How to get out of a Car Lease

There are ways to terminate your car lease early. Find out how.
There are times when you may need to get out of a car lease. Perhaps the car no longer fits your needs due to a growing family, or maybe you are having a hard time making the monthly payments. No matter what the reason may be for your need to terminate a lease, you have options.
Here are some options
Getting out of an auto lease can be a costly proposition and it can take time to maneuver out of your contract. Early termination can be very expensive, but thankfully, there are other ways to get out of your car lease.
Option #1 - Early Termination
Your leasing company may offer the option for you to terminate your lease early. This means that you will not have to pay for the leased vehicle anymore, but it also means you'll have to turn in the car, pay the balance due on the vehicle, and pay any fees and penalties that come with early termination of the lease.
According to Credit Karma, when you first take out a car lease, the federal Consumer Leasing Act requires that details for terminating your lease early to be disclosed in the lease agreement. Read your contract carefully. You will likely find that the car leasing company will charge you an early termination fee. This is normally the difference between the balance owed and the credit you get for the current value of the car. Calculations for this fee are spelled out in your lease contract.
You will likely also have to pay a vehicle disposal fee which typically runs $300 to $400 and covers the dealer's costs of putting the car back on the market to sell it as a used car. There are also transfer fees and taxes to be paid when you turn in the vehicle.
If you are thinking about terminating your car lease, call the leasing company and ask them what you would have to pay to terminate the lease early. Depending on your lease terms and how early you are getting out of the deal, it might cost you several thousand dollars.
Obviously, the earlier you terminate the lease, the more you'll pay to get out of it. That's because the car depreciates more when it is new. The cost to terminate might well cost you more than just keeping the vehicle for the full term of the lease. Yikes!

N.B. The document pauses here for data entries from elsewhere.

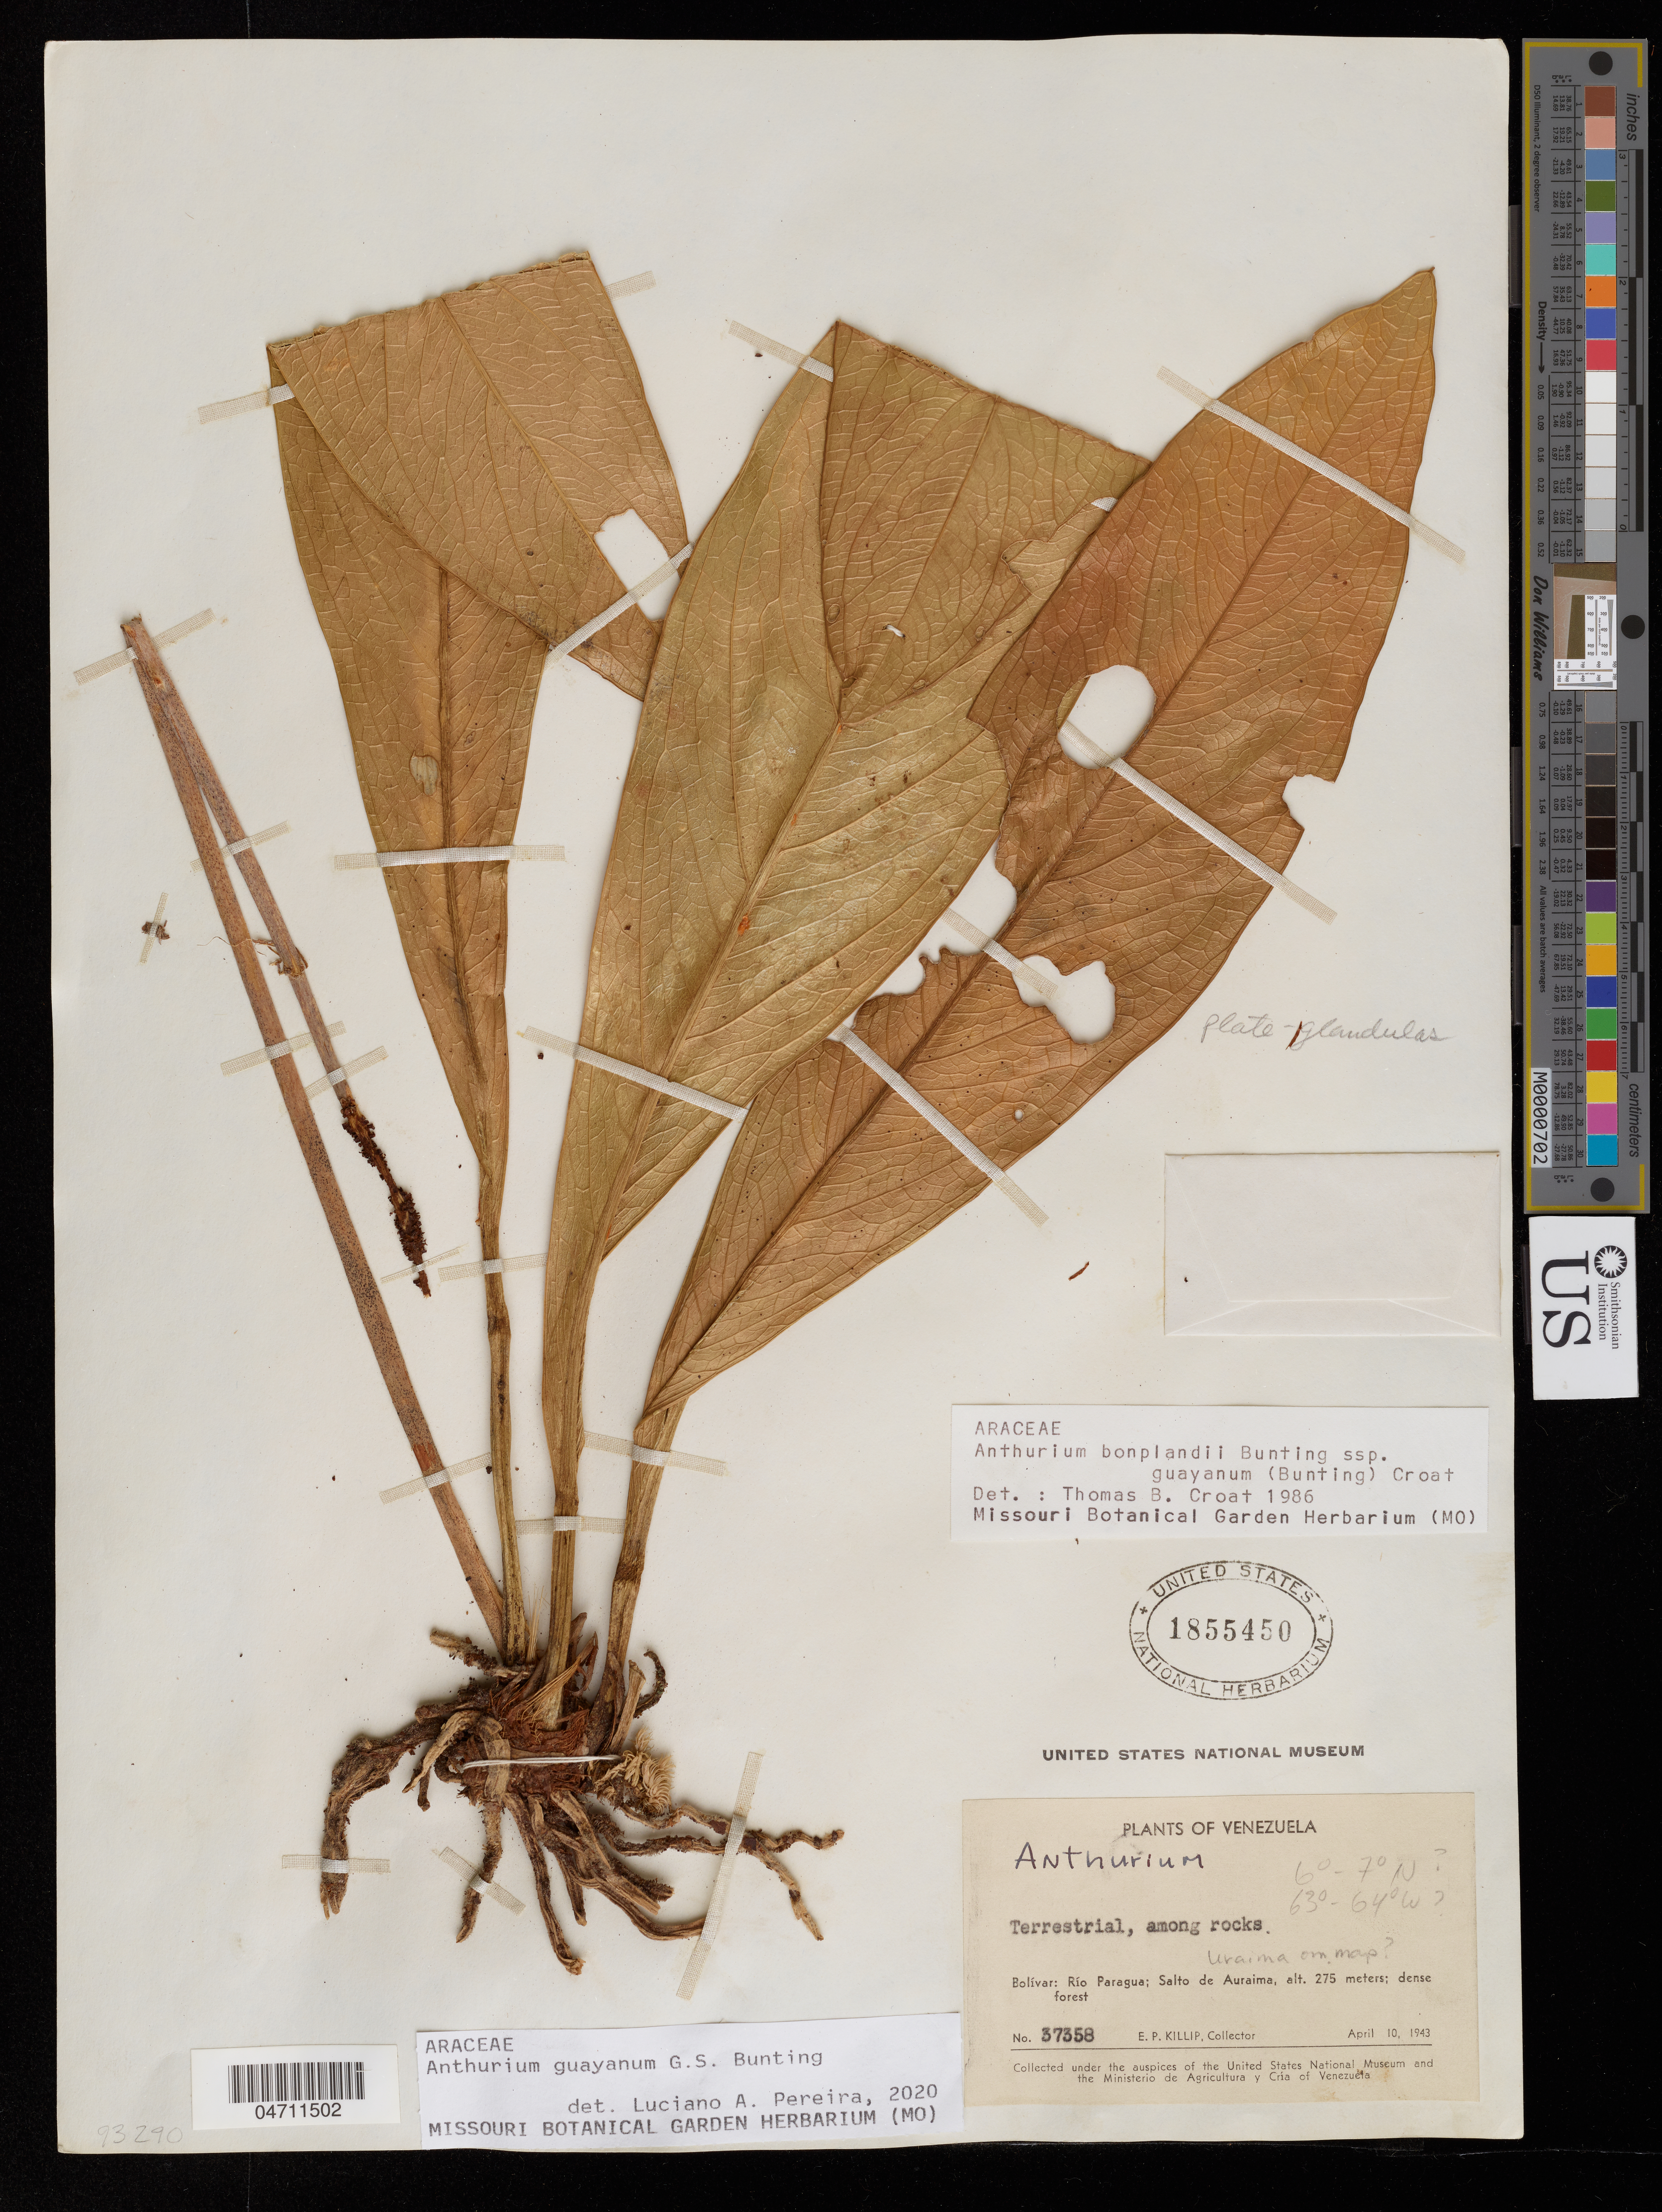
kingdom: Plantae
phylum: Tracheophyta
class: Magnoliopsida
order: Asterales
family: Asteraceae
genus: Grindelia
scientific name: Grindelia lanceolata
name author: Nutt.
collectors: T. S. Quedensley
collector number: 19236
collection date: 2017-09-28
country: United States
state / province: Missouri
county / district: Taney County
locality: Henninig Conservation Area, MDC Glade #83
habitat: Dolomite flade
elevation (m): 362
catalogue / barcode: US 3763797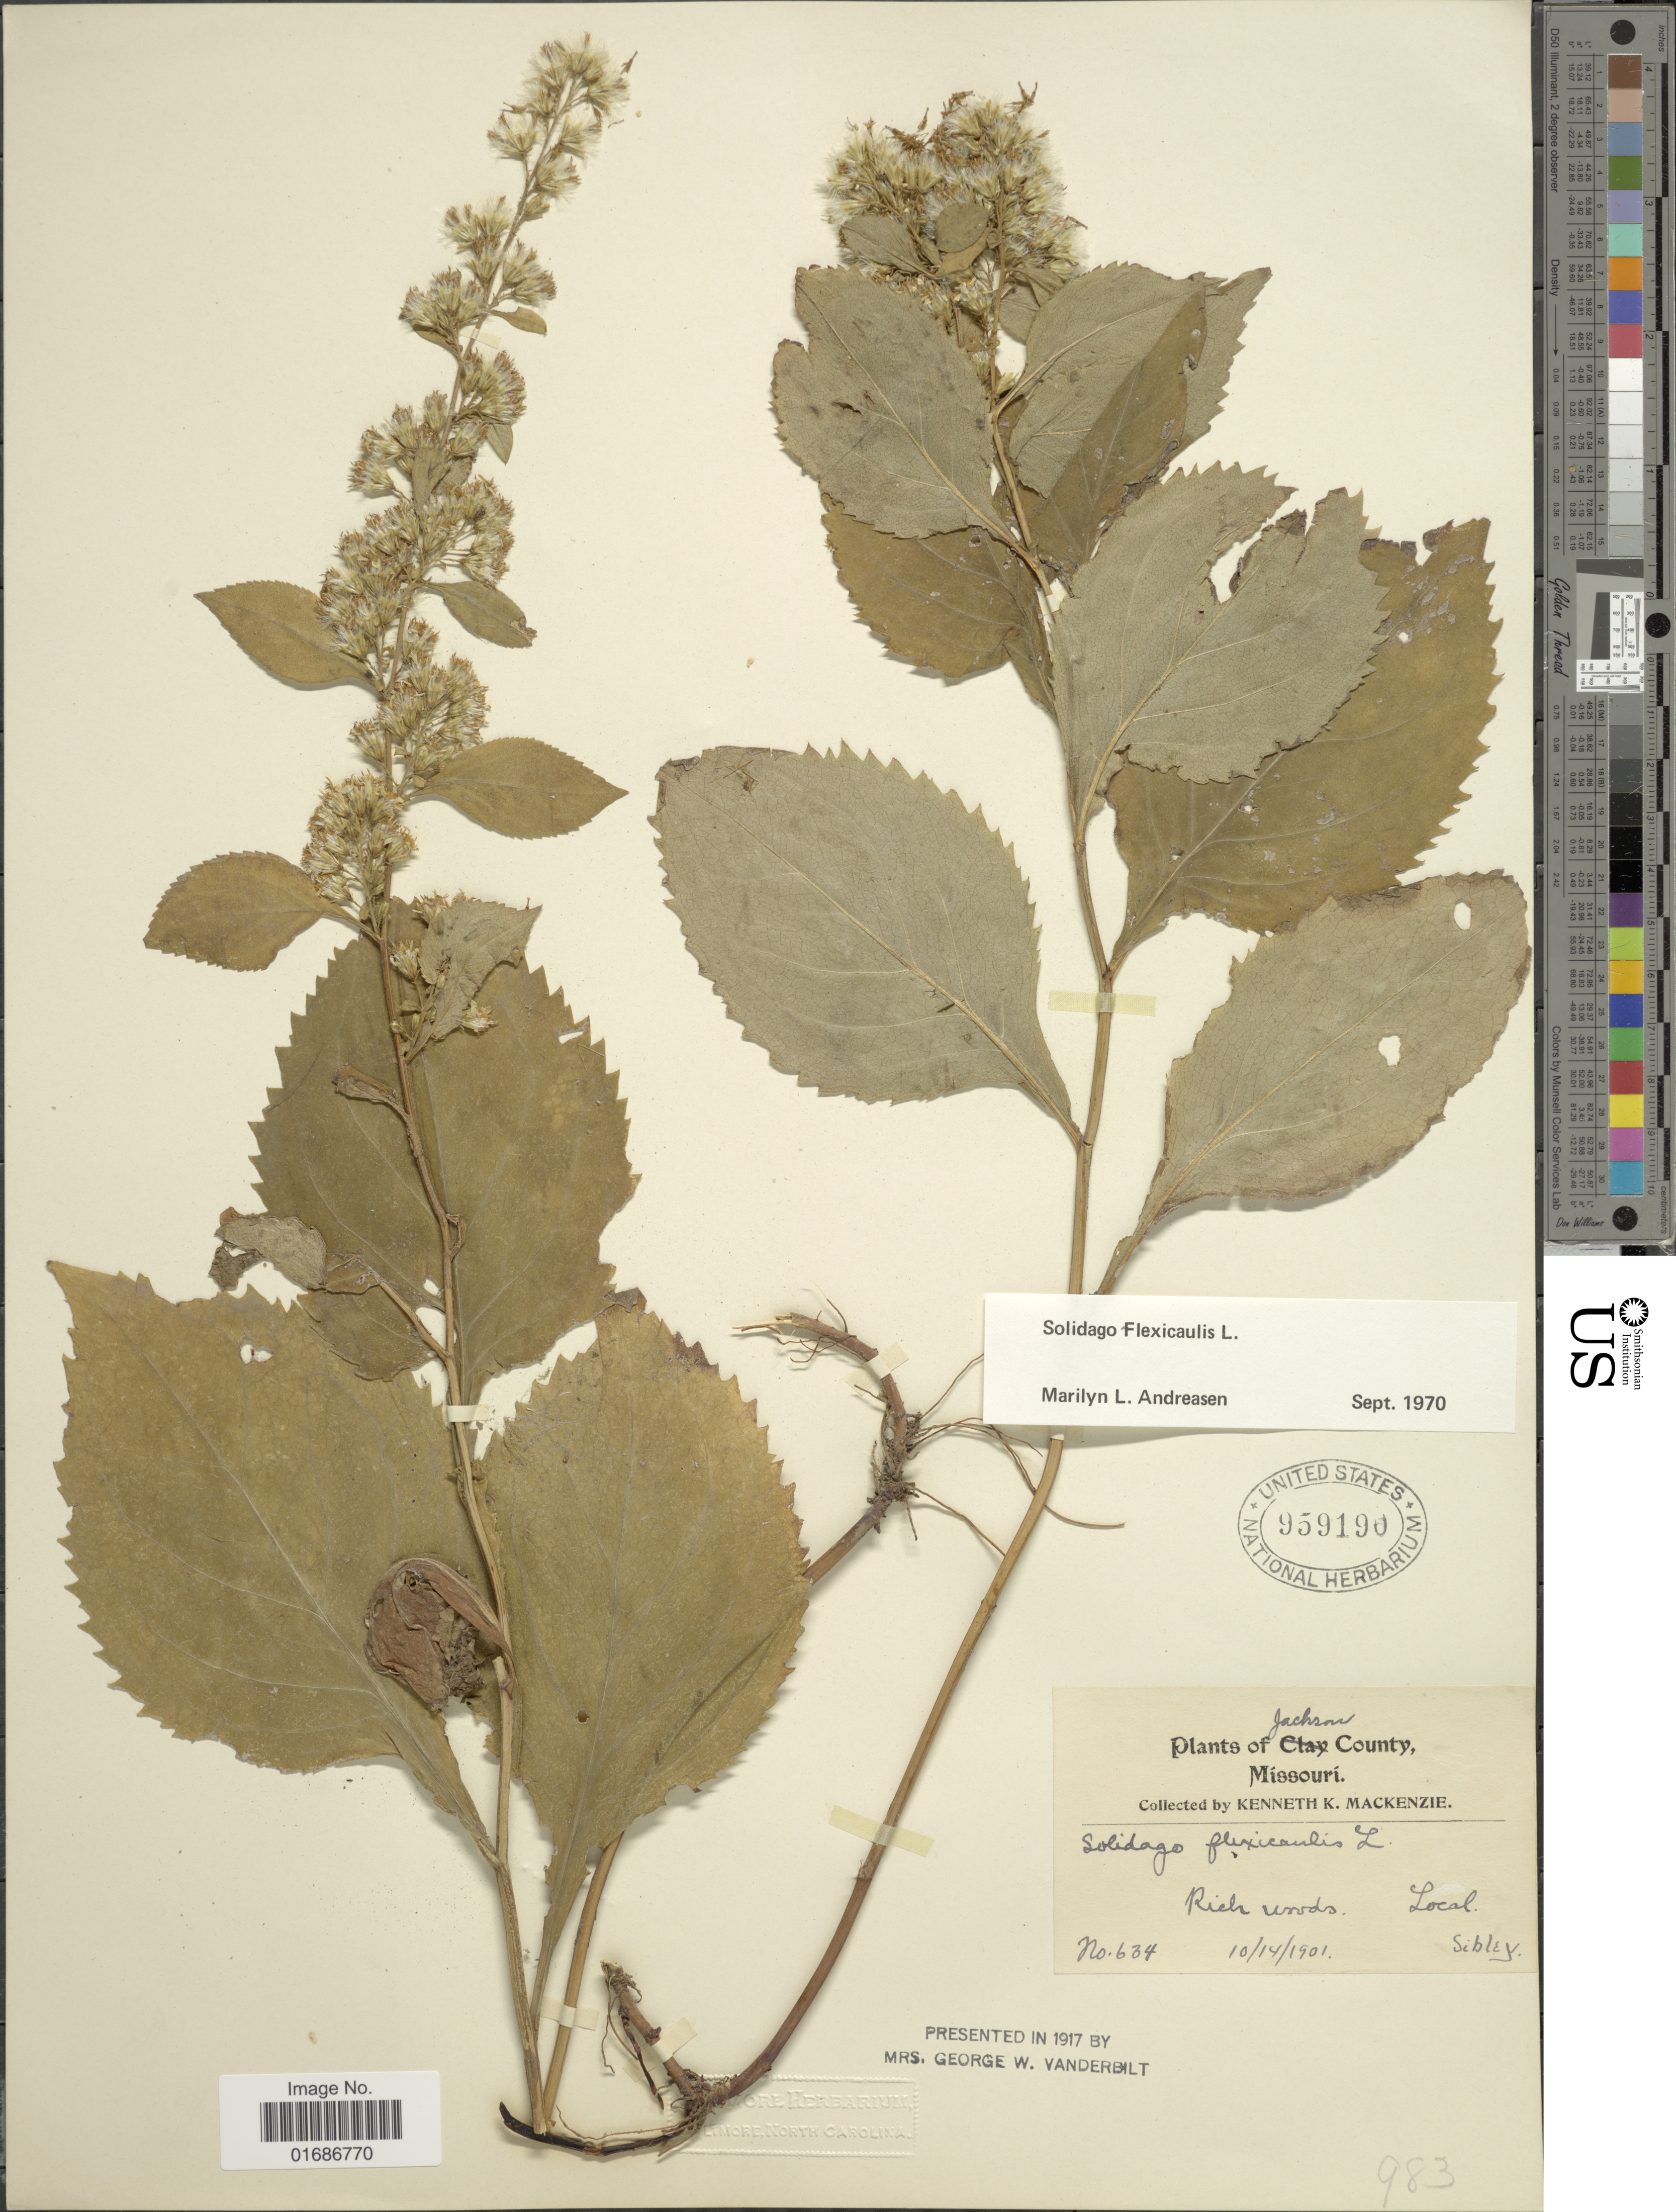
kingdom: Plantae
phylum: Tracheophyta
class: Magnoliopsida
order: Asterales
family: Asteraceae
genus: Solidago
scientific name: Solidago flexicaulis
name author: L.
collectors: K. K. Mackenzie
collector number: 634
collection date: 1901-10-14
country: United States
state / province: Missouri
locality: Jackson County, Rich woods, Local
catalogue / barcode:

Option #2 - Lease Transfer
Luckily, there are other ways to get out of a car lease early. One option is to transfer your car lease to a new person. First, you will have to make sure that a lease transfer is legal in your state of residence, that it is permitted according to the lease contract, and that the person who will be taking over the lease meets the credit requirements of your leasing company. Over 80 percent of car leases allow for transfers with no strings attached.
First, do your research and find out if a lease transfer will save you money over terminating the lease early. After all, you will still have to pay a lease transfer fee
and possibly other fees.
How do you find a person who is willing to take over your car lease? There are services such as that will connect you with people who are looking for a car lease to assume. There are also companies like that will buy you out of your lease for cash.
Option #3 - Lease Buyout
Speaking of which, you may also be able to purchase your lease vehicle. You can pay the early buyout amount along with the fees that go with it, and then sell the car yourself. A lease buyout might be a better option than either an expensive lease termination or a lease transfer.
Run the numbers and see if this option makes sense for you. Remember that if you don't have the funds to pay the buyout fees, you'll have to take a lease buyout loan for the buyout amount. However, your loan monthly payment could be less than your current lease payment. 
In the event that the market value of your lease car is higher than the residual value listed on your lease contract, a lease buyout might be the way to go.
When is terminating your car lease a good idea?
If the cost of terminating your lease early is less than the remaining amount you'll pay to the keep the lease, an early termination might work for you. However, if the cost of terminating early is more than the cost to continue to pay for the remaining part of the lease, you would be better off hanging on to the car and returning it at the end of the lease period.
If you are having a hard time making your lease payment each month, sometimes your leasing company can help you. Contact them and let them know you are having financial trouble in making your lease payments. They might be able to reduce your monthly payment by extending the lease rather than lose you as a customer.